%%

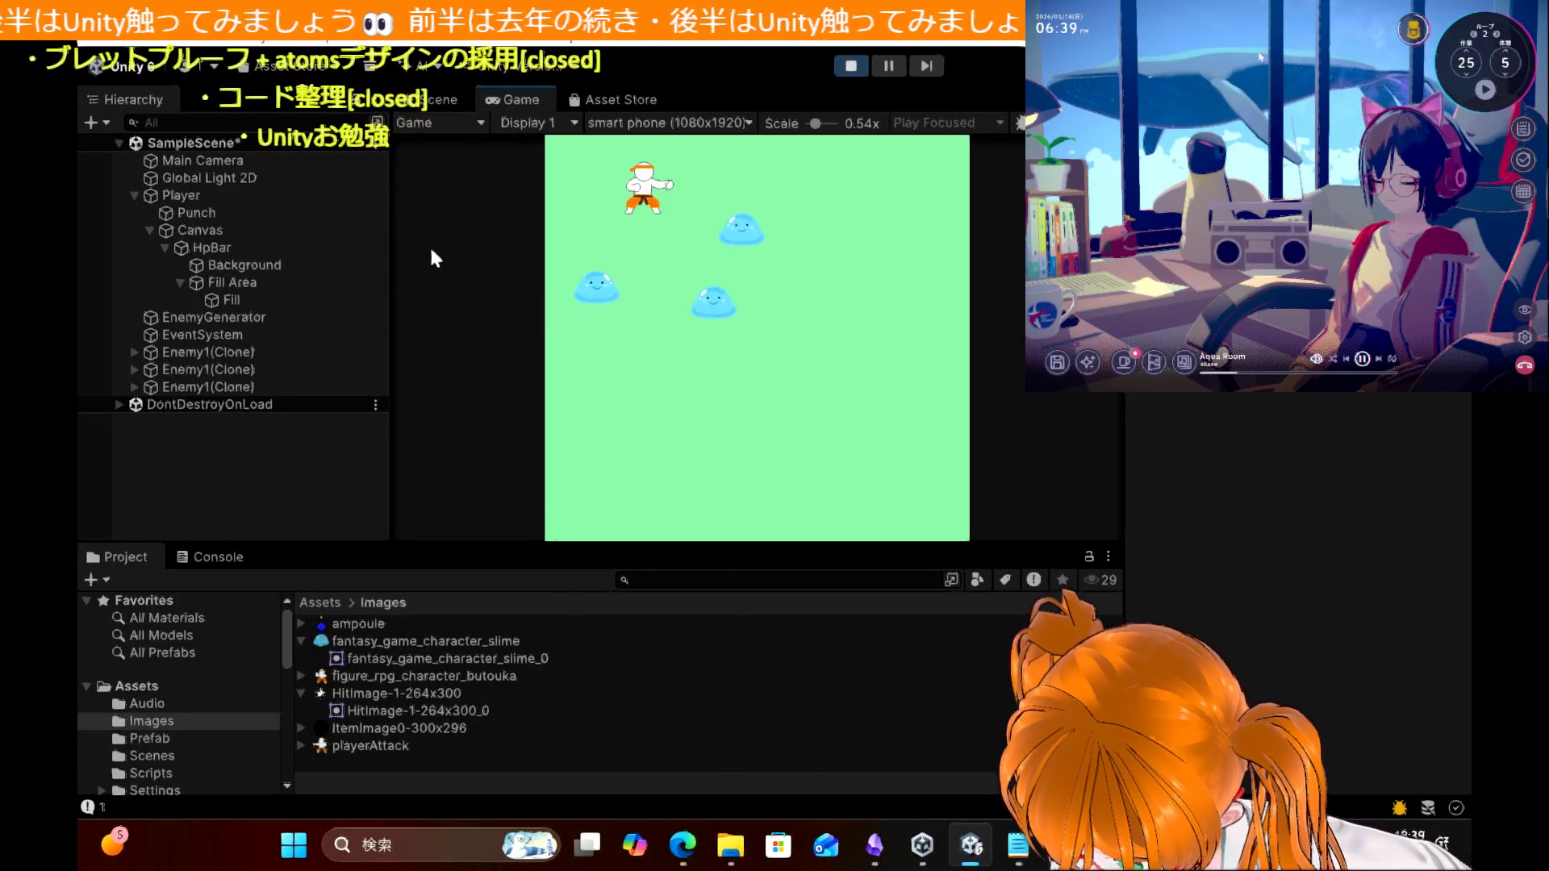
{"action": "key", "text": "Right"}
{"action": "key", "text": "Down"}
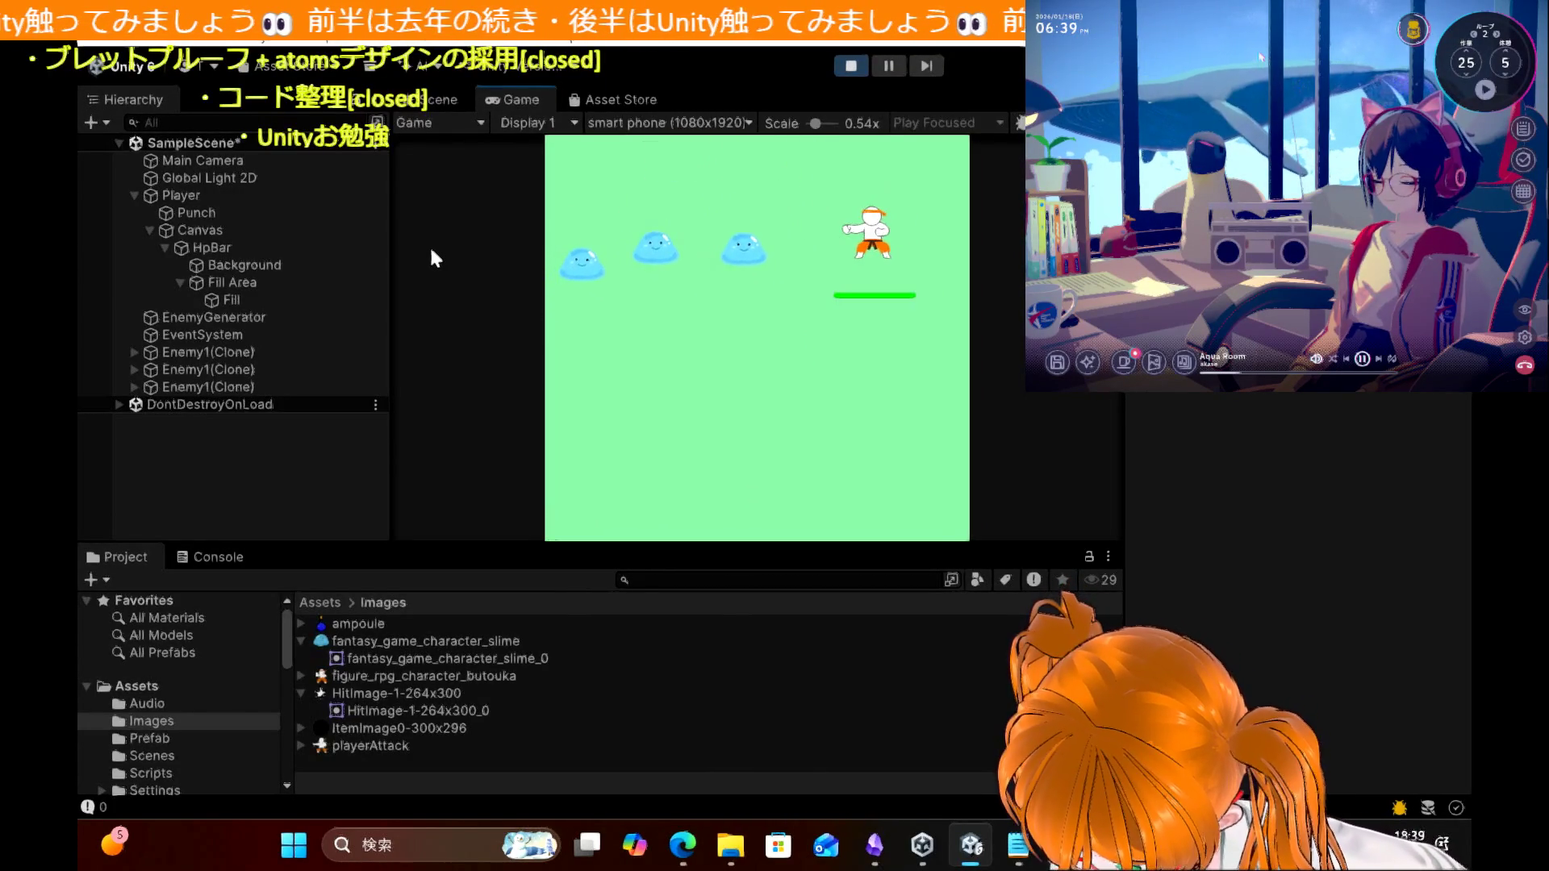
{"action": "key", "text": "Left"}
{"action": "key", "text": "Left"}
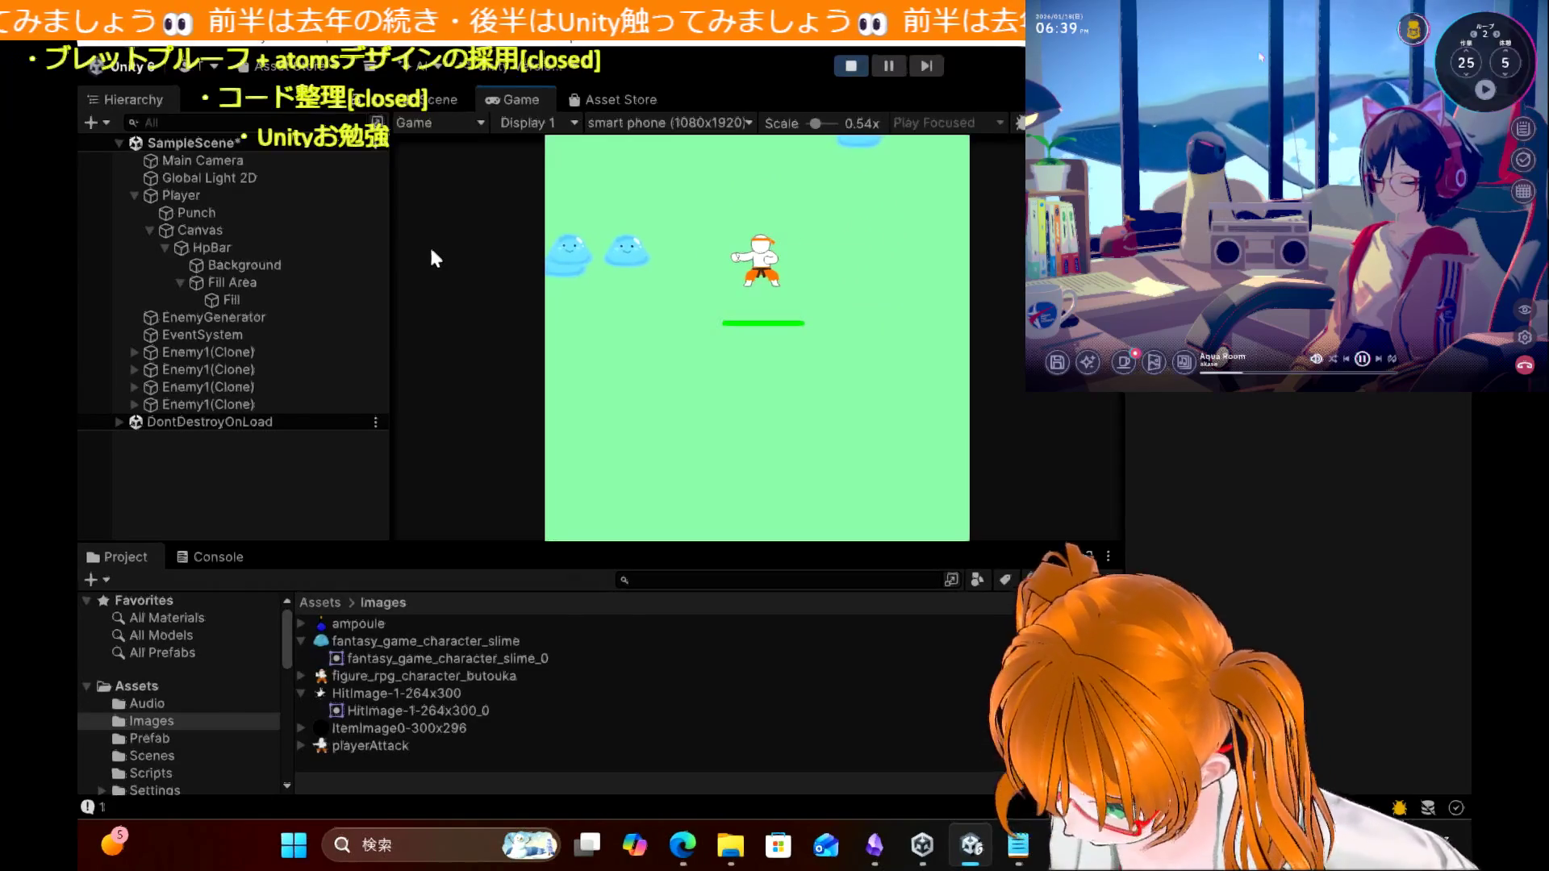
{"action": "key", "text": "Right"}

%%

Exact copies of all the entries, without any pictures, are what the answer must contain.

{"action": "key", "text": "Right"}
{"action": "key", "text": "Down"}
{"action": "key", "text": "Left"}
{"action": "key", "text": "Left"}
{"action": "key", "text": "Right"}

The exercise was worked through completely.